Clearly, Y is only given a value once, so the SSA property is preserved.

That’s good, but exactly what is the value that is being assigned?

The name of the instruction is phi, which is the name of the Greek letter φ. Having an unusual name, the instruction deserves to have unusual operands, too. Each operand is a pair, the first element in the pair being a value and the second element a block number of a predecessor block. The value of the phi node will be one of the values from one the pairs. But from which pair? That depends on the number of the previous block that branched to the phi instruction.

To make that somewhat clearer, let’s look at all operands:

• { literal no_idea, 4 }: If the number of block that executed br label 3 was 4, the value of the phi instruction will be the value in this pair, that is, the atom no_idea. The failure label for the switch instruction is 4, so this pair will be chosen when _0 does not match any of the values in the switch list.

• { literal 0, 5 }: If the number of block that executed br label 3 was 5, the value of the phi instruction will be the integer 0. The switch instruction will transfer control to block 5 if the value of _0 is the atom zero.

• { _0, 6 }: Finally, if _0 is the atom something, the switch will transfer control to block 6, which will transfer control to block 3. The value of the phi instruction will be the value of the variable _0.

The concept of phi instructions probably feels a bit strange at first sight (and at second sight), and one might also think they must be terribly inefficient.

Leaving the strangeness aside, let’s talk about the efficiency. phi instructions is a fiction convenient for representing and optimizing the code. When translating to BEAM code, the phi instructions are eliminated.

> _Task instructions_:
- 1) Print the part of the text on phi instructions between "To make that" and "the switch list.", inclusive.
- 2) Translate this sentence from the text on phi instructions into Spanish: "Each operand is a pair, the first element in the pair being a value and the second element a block number of a predecessor block."
The rows below this point come from a different source than the text on phi instructions.

> _Available data_:
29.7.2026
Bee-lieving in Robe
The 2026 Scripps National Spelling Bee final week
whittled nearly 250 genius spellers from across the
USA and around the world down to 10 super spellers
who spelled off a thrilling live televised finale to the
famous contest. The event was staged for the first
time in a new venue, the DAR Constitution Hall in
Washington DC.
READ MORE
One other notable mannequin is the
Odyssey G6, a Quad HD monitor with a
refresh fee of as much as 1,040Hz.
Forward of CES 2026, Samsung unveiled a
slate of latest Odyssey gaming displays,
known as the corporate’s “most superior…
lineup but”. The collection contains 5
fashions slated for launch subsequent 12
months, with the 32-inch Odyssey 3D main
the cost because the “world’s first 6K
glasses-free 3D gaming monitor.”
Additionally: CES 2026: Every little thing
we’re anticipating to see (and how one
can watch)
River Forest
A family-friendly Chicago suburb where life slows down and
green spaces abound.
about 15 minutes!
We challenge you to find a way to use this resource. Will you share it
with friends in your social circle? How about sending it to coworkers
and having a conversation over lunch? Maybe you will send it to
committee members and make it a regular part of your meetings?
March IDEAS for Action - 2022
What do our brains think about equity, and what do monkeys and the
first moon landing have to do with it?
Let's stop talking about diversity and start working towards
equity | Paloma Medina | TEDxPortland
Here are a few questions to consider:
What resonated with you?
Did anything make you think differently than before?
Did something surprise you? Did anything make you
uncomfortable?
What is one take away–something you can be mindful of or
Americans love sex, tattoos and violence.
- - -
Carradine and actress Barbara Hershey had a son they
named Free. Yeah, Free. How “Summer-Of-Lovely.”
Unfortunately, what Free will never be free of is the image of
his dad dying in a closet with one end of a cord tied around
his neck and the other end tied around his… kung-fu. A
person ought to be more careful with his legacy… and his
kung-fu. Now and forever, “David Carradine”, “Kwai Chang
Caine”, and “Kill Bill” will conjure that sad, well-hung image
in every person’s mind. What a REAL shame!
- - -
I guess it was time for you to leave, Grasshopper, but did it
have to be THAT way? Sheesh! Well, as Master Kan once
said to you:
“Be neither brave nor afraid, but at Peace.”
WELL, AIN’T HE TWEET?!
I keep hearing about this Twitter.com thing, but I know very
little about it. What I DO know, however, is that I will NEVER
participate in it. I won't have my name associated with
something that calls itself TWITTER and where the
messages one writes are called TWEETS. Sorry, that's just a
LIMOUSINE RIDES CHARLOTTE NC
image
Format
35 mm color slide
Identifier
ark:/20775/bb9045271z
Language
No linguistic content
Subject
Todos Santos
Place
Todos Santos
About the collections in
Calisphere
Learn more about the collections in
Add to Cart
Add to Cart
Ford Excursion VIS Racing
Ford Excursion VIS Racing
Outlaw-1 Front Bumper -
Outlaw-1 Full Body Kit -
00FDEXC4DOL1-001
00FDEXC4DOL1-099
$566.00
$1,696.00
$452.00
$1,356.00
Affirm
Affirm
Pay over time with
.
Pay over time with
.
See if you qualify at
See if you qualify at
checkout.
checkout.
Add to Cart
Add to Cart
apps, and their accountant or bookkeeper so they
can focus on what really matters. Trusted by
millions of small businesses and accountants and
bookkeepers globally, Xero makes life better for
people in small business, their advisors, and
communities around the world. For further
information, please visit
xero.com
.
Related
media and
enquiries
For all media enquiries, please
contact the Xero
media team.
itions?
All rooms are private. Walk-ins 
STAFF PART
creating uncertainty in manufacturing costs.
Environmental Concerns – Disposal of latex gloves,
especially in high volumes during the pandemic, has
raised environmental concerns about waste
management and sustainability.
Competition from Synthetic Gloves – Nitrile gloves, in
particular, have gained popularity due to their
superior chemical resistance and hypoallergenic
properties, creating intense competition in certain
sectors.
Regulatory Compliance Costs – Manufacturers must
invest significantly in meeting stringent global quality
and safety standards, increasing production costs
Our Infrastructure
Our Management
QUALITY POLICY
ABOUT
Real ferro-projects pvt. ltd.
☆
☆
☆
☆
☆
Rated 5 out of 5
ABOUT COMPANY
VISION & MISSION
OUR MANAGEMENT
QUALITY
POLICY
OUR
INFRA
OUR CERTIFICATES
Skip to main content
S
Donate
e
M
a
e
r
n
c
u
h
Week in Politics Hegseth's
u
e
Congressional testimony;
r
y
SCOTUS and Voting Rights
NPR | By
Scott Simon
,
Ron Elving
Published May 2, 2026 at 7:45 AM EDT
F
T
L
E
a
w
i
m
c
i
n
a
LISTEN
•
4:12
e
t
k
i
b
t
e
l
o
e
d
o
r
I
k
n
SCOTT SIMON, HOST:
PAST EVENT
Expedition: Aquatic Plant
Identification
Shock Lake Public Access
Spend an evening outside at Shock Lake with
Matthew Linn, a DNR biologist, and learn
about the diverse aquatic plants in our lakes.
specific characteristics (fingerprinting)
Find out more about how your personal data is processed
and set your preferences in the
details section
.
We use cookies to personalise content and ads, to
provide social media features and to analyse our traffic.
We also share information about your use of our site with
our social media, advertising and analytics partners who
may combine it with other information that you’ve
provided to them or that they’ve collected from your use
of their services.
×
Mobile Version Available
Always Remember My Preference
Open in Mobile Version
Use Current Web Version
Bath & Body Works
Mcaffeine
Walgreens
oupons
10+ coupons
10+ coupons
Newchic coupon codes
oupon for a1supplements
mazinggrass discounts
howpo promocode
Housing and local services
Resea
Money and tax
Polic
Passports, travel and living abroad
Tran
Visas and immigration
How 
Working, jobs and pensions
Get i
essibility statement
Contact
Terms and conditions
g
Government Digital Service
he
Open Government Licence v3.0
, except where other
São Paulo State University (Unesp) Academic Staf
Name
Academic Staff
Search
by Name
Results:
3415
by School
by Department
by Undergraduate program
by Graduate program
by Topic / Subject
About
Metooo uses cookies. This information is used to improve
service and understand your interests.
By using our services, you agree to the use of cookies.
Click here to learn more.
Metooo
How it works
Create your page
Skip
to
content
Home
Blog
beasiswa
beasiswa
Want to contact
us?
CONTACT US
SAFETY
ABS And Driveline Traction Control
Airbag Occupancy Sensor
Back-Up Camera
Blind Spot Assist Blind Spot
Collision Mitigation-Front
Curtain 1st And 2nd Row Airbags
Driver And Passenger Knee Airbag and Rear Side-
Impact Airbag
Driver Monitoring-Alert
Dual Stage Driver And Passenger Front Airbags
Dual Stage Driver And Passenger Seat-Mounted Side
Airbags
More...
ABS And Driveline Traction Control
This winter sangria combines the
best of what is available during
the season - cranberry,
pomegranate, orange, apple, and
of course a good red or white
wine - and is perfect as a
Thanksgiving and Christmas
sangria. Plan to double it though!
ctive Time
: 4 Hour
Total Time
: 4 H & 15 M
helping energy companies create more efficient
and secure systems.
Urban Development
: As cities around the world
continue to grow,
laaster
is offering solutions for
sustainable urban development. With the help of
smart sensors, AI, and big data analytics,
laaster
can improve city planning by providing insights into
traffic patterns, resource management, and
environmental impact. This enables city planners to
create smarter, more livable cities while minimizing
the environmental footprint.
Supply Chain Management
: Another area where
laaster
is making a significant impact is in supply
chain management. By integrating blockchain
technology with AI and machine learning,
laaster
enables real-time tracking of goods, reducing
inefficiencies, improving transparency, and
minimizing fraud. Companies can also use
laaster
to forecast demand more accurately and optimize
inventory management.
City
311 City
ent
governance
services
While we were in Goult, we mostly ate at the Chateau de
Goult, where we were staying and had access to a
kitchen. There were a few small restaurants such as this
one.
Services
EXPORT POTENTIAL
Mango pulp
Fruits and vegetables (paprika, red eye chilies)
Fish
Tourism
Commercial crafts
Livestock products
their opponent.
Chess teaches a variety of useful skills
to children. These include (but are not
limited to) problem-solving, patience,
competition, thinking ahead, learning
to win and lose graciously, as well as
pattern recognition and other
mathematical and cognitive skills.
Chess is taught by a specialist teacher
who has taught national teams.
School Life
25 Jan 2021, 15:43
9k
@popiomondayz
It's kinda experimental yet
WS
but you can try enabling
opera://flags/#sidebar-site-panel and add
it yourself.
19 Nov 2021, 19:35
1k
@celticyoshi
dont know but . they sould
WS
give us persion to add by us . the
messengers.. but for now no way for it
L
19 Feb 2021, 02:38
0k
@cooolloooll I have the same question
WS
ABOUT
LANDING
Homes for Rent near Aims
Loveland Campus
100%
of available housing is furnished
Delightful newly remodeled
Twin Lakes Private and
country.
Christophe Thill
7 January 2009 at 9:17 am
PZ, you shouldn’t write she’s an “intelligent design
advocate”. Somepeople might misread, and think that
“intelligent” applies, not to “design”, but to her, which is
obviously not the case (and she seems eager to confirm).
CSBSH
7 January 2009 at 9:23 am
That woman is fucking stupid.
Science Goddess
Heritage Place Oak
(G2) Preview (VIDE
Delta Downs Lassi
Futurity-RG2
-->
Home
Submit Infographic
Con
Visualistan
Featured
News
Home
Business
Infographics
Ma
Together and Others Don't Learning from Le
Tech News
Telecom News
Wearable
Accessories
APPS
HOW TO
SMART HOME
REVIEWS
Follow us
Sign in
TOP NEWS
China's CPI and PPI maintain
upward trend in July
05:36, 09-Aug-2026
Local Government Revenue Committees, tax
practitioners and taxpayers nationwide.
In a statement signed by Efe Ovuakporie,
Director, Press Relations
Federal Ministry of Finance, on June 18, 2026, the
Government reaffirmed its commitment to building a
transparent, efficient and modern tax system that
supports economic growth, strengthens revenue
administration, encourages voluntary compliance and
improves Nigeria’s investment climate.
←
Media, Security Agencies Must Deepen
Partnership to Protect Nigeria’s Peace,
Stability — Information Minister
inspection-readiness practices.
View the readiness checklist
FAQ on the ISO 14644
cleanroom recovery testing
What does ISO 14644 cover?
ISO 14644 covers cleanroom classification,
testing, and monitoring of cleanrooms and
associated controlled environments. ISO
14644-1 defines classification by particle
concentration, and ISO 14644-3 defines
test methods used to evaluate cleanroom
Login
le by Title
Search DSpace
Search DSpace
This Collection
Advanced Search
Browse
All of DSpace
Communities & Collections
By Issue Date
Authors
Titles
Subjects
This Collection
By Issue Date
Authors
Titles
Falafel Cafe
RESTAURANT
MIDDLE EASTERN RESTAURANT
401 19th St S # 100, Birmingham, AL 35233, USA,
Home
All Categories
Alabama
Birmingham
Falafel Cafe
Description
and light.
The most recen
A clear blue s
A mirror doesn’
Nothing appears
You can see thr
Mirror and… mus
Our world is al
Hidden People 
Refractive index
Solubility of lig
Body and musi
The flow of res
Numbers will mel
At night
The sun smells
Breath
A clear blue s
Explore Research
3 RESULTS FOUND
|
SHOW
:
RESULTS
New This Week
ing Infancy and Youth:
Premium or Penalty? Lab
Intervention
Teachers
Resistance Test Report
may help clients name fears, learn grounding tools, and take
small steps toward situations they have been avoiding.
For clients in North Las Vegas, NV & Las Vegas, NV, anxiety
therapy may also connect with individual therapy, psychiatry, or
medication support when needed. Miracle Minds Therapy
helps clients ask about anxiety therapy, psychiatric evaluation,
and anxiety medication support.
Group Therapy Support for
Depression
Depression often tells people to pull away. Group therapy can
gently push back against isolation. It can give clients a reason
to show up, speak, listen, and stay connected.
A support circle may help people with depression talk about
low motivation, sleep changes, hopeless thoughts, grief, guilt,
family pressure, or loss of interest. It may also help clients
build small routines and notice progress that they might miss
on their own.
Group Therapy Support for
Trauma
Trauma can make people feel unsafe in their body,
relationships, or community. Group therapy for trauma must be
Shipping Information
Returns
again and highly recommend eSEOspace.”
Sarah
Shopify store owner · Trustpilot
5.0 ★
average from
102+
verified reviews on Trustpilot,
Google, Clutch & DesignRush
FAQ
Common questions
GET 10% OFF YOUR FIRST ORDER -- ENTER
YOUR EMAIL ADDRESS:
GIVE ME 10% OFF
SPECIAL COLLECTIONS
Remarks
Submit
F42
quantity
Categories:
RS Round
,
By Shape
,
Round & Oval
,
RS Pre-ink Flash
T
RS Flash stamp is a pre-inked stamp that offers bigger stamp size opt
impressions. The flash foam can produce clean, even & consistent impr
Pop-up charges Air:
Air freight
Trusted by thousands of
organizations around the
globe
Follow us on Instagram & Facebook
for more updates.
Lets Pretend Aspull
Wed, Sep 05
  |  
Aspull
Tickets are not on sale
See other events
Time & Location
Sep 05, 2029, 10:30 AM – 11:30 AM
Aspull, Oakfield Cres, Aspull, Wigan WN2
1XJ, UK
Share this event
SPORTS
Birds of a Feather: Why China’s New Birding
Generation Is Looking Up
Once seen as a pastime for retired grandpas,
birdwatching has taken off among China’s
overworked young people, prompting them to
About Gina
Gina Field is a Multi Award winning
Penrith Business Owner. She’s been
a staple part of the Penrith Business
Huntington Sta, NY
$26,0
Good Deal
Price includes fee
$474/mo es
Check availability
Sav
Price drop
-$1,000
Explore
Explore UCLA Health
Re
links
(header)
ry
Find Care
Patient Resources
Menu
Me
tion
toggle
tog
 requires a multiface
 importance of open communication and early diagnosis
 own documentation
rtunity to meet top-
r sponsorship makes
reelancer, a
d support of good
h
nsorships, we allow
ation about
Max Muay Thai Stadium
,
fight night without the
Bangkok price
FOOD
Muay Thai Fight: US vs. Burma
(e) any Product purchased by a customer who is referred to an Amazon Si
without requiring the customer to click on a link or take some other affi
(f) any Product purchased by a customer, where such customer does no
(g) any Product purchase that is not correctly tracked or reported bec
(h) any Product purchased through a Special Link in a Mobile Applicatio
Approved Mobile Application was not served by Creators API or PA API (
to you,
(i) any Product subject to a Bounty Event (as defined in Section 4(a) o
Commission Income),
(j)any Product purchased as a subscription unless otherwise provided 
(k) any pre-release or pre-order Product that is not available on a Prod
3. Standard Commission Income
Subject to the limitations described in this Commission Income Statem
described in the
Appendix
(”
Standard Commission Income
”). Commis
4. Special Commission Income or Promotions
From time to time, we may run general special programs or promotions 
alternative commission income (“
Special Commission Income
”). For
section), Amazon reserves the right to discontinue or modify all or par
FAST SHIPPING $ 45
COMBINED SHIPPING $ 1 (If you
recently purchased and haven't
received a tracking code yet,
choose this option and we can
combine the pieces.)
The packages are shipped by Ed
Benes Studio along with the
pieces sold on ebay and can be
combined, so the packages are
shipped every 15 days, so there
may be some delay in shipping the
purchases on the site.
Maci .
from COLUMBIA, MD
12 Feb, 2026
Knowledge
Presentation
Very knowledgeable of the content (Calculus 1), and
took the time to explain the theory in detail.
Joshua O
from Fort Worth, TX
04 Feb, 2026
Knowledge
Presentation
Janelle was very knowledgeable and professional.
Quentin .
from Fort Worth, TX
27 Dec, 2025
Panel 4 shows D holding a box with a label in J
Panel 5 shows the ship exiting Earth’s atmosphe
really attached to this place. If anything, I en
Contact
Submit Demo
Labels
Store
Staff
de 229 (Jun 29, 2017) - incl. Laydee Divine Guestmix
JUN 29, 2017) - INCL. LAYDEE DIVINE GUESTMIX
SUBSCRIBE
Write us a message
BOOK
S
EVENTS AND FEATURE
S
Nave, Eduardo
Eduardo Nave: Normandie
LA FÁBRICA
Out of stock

> _Answers for the tasks_:
- 1)
To make that somewhat clearer, let’s look at all operands:

• { literal no_idea, 4 }: If the number of block that executed br label 3 was 4, the value of the phi instruction will be the value in this pair, that is, the atom no_idea. The failure label for the switch instruction is 4, so this pair will be chosen when _0 does not match any of the values in the switch list.

- 2) Cada operando es un par, en el que el primer elemento es un valor y el segundo, el número de bloque de un bloque predecesor.